Work to be completed: Lines with "клиентов" in the records below: say how many there are, and add nothing.

*** Records provided ***

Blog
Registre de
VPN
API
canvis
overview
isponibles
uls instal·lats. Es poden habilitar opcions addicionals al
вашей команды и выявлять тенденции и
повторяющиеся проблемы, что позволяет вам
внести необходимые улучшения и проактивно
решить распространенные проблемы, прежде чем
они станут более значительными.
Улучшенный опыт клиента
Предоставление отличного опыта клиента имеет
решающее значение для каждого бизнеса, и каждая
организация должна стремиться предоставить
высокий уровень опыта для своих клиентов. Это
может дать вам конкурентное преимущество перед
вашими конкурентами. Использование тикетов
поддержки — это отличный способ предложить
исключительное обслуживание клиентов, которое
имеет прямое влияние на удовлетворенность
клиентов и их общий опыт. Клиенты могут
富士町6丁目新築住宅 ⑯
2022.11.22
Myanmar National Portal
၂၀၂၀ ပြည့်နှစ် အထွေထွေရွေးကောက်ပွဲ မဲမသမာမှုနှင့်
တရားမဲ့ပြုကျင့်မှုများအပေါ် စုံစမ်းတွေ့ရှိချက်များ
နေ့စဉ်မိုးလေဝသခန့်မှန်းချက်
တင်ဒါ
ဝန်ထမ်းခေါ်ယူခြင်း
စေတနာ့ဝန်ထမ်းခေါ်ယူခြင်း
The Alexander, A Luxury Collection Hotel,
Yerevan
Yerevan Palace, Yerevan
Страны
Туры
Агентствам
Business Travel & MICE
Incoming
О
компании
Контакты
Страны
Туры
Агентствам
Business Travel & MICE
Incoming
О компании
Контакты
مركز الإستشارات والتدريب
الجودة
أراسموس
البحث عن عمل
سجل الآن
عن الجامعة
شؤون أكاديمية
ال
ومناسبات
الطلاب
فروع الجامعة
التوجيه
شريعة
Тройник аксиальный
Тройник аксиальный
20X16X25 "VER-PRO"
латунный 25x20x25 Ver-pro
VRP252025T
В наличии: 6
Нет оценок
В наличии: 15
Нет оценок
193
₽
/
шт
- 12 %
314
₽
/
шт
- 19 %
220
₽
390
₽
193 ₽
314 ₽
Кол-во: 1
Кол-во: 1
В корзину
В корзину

***

Finished task: 3